Bacellar abandona cargo na Alerj após votação e intervenção de Moraes.
O deputado Rodrigo Bacellar (União Brasil), presidente afastado da Assembleia Legislativa do Rio (Alerj), apresentou um pedido de licença de 10 dias de seu mandato parlamentar. Esse pedido foi feito um dia após sua libertação da prisão, onde esteve detido por uma semana. A licença será válida de 10 a 19 de dezembro e foi solicitada para tratar de assuntos de natureza particular.
Mesmo estando afastado da presidência da Alerj por ordem do ministro Alexandre de Moraes, do Supremo Tribunal Federal (STF), Bacellar ainda poderia exercer suas funções como deputado. No entanto, ao solicitar a licença, ele também se afasta temporariamente do mandato.
Presidência da Alerj permanece com Delaroli
A decisão de Bacellar não afeta a estrutura da Mesa Diretora, mantendo a presidência interina com Guilherme Delaroli (PL). Uma nova eleição só aconteceria se Bacellar renunciasse ao cargo, o que seus aliados consideram uma possibilidade, embora improvável nos próximos meses.
Nos bastidores, há nomes cotados para suceder Bacellar em caso de renúncia, incluindo Rodrigo Amorim (União Brasil), Chico Machado (SDD), Guilherme Delaroli (PL) e Douglas Ruas (PL).
Primeira noite em casa após uma semana detido
Bacellar passou sua primeira noite em casa desde que foi preso pela Polícia Federal, agora utilizando tornozeleira eletrônica. Sua libertação ocorreu na terça-feira (9) após o STF revogar a prisão determinada pela Alerj, com 42 votos favoráveis, 21 contrários e duas abstenções.

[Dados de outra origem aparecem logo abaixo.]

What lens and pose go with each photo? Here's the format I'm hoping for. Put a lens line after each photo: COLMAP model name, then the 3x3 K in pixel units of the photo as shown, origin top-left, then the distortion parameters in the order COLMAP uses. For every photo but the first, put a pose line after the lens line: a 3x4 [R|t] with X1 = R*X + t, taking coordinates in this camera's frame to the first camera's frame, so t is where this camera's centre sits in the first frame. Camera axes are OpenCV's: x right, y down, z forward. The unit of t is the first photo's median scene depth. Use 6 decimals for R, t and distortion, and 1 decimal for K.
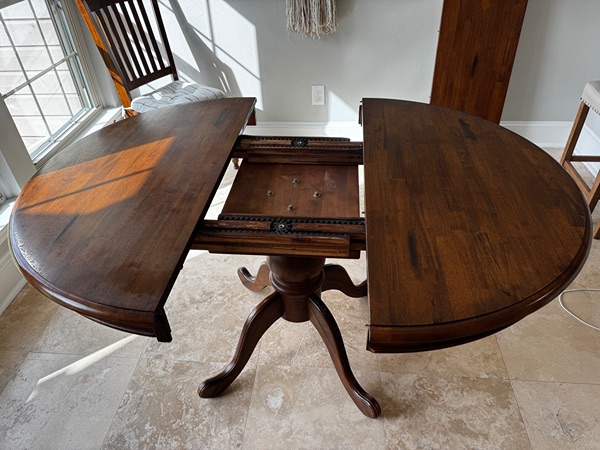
lens RADIAL K [[424.3, 0, 297.3], [0, 424.3, 226.5], [0, 0, 1]] dist [0.002297, -0.006147]
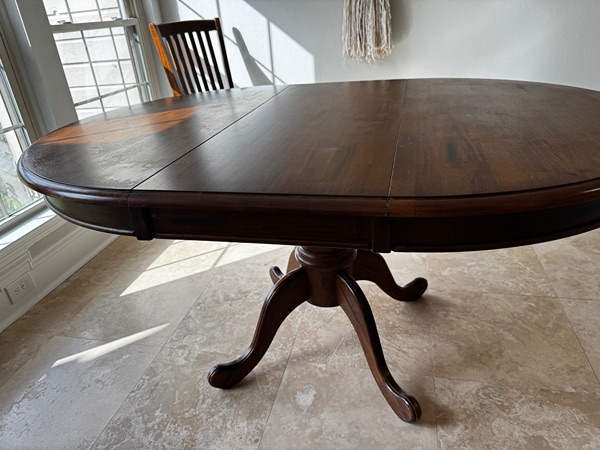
lens RADIAL K [[428.0, 0, 300.0], [0, 428.0, 225.0], [0, 0, 1]] dist [-0.000092, -0.006401]
pose [[0.989421, 0.023448, -0.143168, 0.050280], [-0.050666, 0.980563, -0.189550, 0.228155], [0.135941, 0.194799, 0.971377, 0.101847]]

Apesar de estar em liberdade, Moraes estabeleceu diversas medidas cautelares rigorosas, incluindo o uso da tornozeleira eletrônica, afastamento da presidência da Alerj, recolhimento domiciliar noturno e nos fins de semana, proibição de contato com outros investigados, entrega de passaportes e suspensão do porte de arma de fogo. Foi também determinada uma multa diária de R$ 50 mil em caso de descumprimento das medidas.
Investigação por vazamento de operação da PF
Bacellar está sendo investigado por possíveis vazamentos de informações da Operação Zargun, que resultou na prisão do ex-deputado TH Joias, acusado de ligação com o Comando Vermelho. Durante a operação, a PF apreendeu R$ 90 mil no carro de Bacellar. O deputado nega qualquer irregularidade e afirma não ter interferido nas investigações.
Bacellar permanece afastado da presidência da Alerj enquanto o inquérito é conduzido.